We only did that once about a year ago. It was painful but now life is grand. commons-logging is specified once for 60 projects and I know exactly what version is used everywhere.

It seems to follow that you would also want to set exclusions on all the 
excluded dependencies that you manually import, right?  I mean, there's no 
telling that you might get a version of a transitive dependency somewhere that 
has two versions!  :-)

No need that I can see for this.
At that point, I don't know why you would bother with Maven at all.
Maven manages all this for us, builds all the right libraries. Tiny little POM files that are easy to maintain. Few dependencies and no exclusions. Easy to make a new one. Just copy and old one and change a few fields on the first screen of the POM editor.
  The effort required to disable all the dependency functionality (one 
dependency at a time) is so much more painful than using it well.

Not painful at all. No overhead once we set up our dependency POMs.
I'm not trying to be mean here, just trying to illustrate how the situation 
degenerates.


Have you tried not using exclusions at all, then using dependency:tree to debug 
conflicts?  Classpath conflicts where there are two versions of the same jar 
are usually pretty easy to spot, and when they happen, they make such a big 
mess of everything that it's hard to miss.  But dependency:tree will show you 
one or two root causes of the problem, then you can put in a single exclusion 
on the precise jar that is causing the problem.  Problem solved, and you still 
get updates to transitives like God intended.

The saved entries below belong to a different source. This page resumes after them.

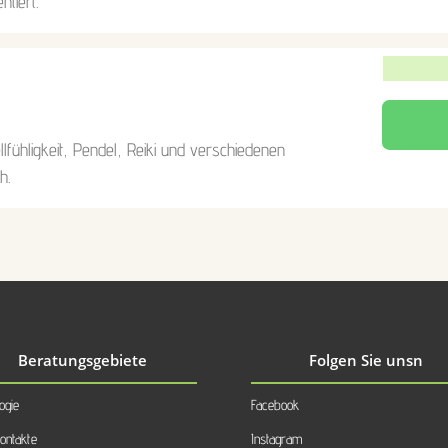
ntiert.
ellfühligkeit, Pendel, Reiki und verschiedenen
h.
Beratungsgebiete
Folgen Sie unsn
ogie
Facebook
ontakte
Instagram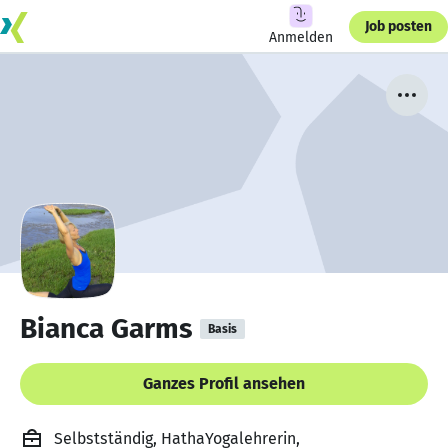
Job posten
Anmelden
Bianca Garms
Basis
Ganzes Profil ansehen
Selbstständig, HathaYogalehrerin,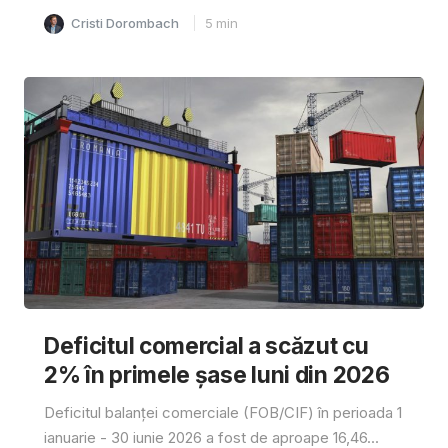
Cristi Dorombach
5
min
Deficitul comercial a scăzut cu
2% în primele șase luni din 2026
Deficitul balanței comerciale (FOB/CIF) în perioada 1
ianuarie - 30 iunie 2026 a fost de aproape 16,46...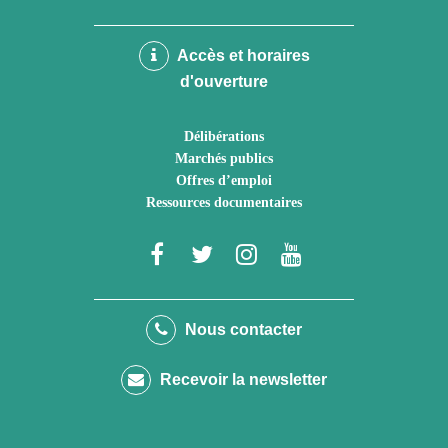
Accès et horaires
d'ouverture
Délibérations
Marchés publics
Offres d’emploi
Ressources documentaires
Lien
Lien
Lien
Lien
vers
vers
vers
vers
le
le
le
la
Nous contacter
compte
compte
compte
chaîne
Recevoir la newsletter
Facebook
Twitter
Instagram
Youtube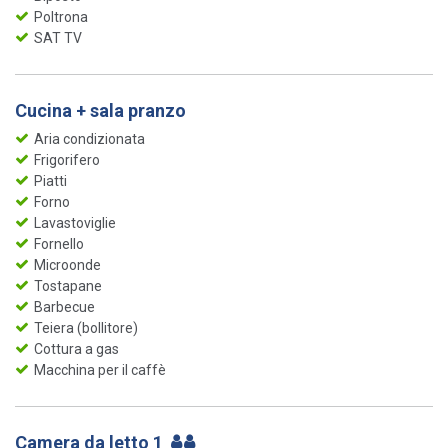
Poltrona
SAT TV
Cucina + sala pranzo
Aria condizionata
Frigorifero
Piatti
Forno
Lavastoviglie
Fornello
Microonde
Tostapane
Barbecue
Teiera (bollitore)
Cottura a gas
Macchina per il caffè
Camera da letto 1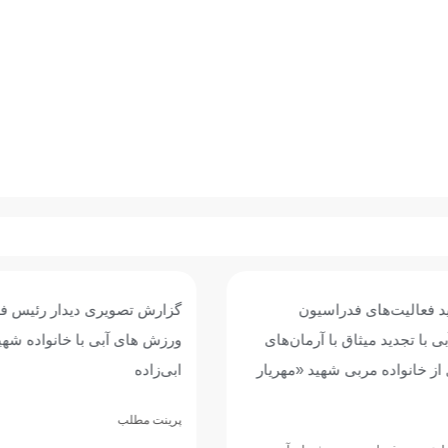
 فعالیت‌های فدراسیون
گزارش تصویری دیدار رئیس فدر
ا تجدید میثاق با آرمان‌های
ورزش های آبی با خانواده شهید 
ز خانواده مربی شهید «مهریار
ابی‌زاده
پرینت مطلب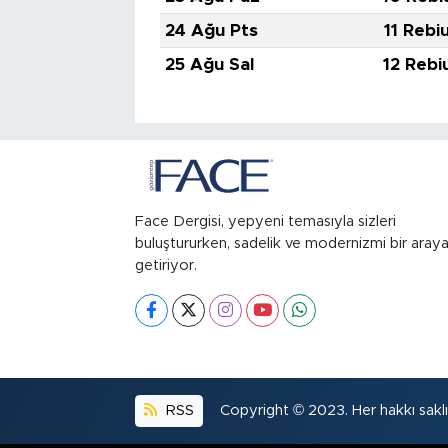
24 Ağu Pts
11 Rebi
25 Ağu Sal
12 Rebi
Face Dergisi, yepyeni temasıyla sizleri
buluştururken, sadelik ve modernizmi bir aray
getiriyor.
RSS
Copyright © 2023. Her hakkı saklıd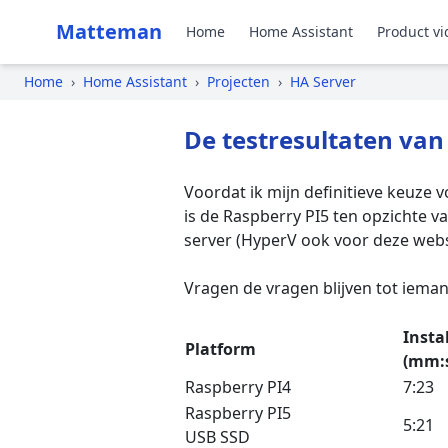
Matteman
Home
Home Assistant
Product vi
Home
›
Home Assistant
›
Projecten
›
HA Server
De testresultaten va
Voordat ik mijn definitieve keuze 
is de Raspberry PI5 ten opzichte v
server (HyperV ook voor deze websi
Vragen de vragen blijven tot ieman
Insta
Platform
(mm:s
Raspberry PI4
7:23
Raspberry PI5
5:21
USB SSD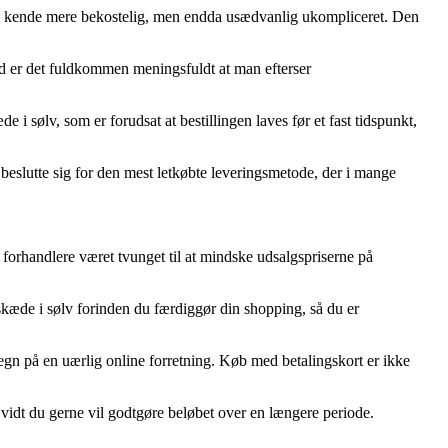
vis en kende mere bekostelig, men endda usædvanlig ukompliceret. Den
und er det fuldkommen meningsfuldt at man efterser
sølv, som er forudsat at bestillingen laves før et fast tidspunkt,
an beslutte sig for den mest letkøbte leveringsmetode, der i mange
et forhandlere været tvunget til at mindske udsalgspriserne på
kæde i sølv forinden du færdiggør din shopping, så du er
tegn på en uærlig online forretning. Køb med betalingskort er ikke
 vidt du gerne vil godtgøre beløbet over en længere periode.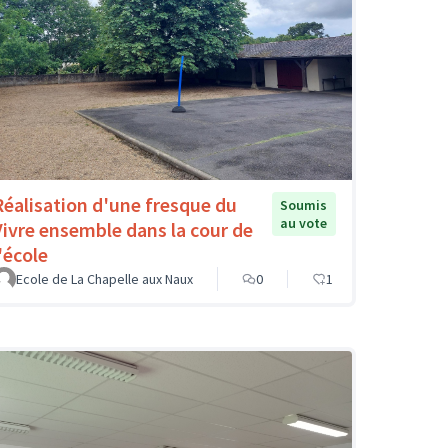
Réalisation d'une fresque du
Soumis
au vote
Vivre ensemble dans la cour de
'école
Ecole de La Chapelle aux Naux
0
1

Sure. That is how we started. Pain was constant. Drove us crazy. Conflicts all over the place. Multiple versions of third party libraries on the classpath. Never knew which combination was going to go in at run-time. Once you get 70 portlets, servlets and web services to watch, you want to know what version of third party libraries you are building with.
If we decide to go to the latest Apache-POI, we just change it one place.
We do it carefully after a discussion about impact and risk. We verify what other dependencies will be affected. But we only do it once and we do it under control.

No conflicts. Only things that break, are stuff that we wrote.

Another small note. We put all our shared libraries at the Tomcat level. Our war files are small and generally consist exclusively of our own code.
We only load 1 copy of commons-logging onto the server.

The scores of libraries are all aggregated into 10 library jar files that go on /lib.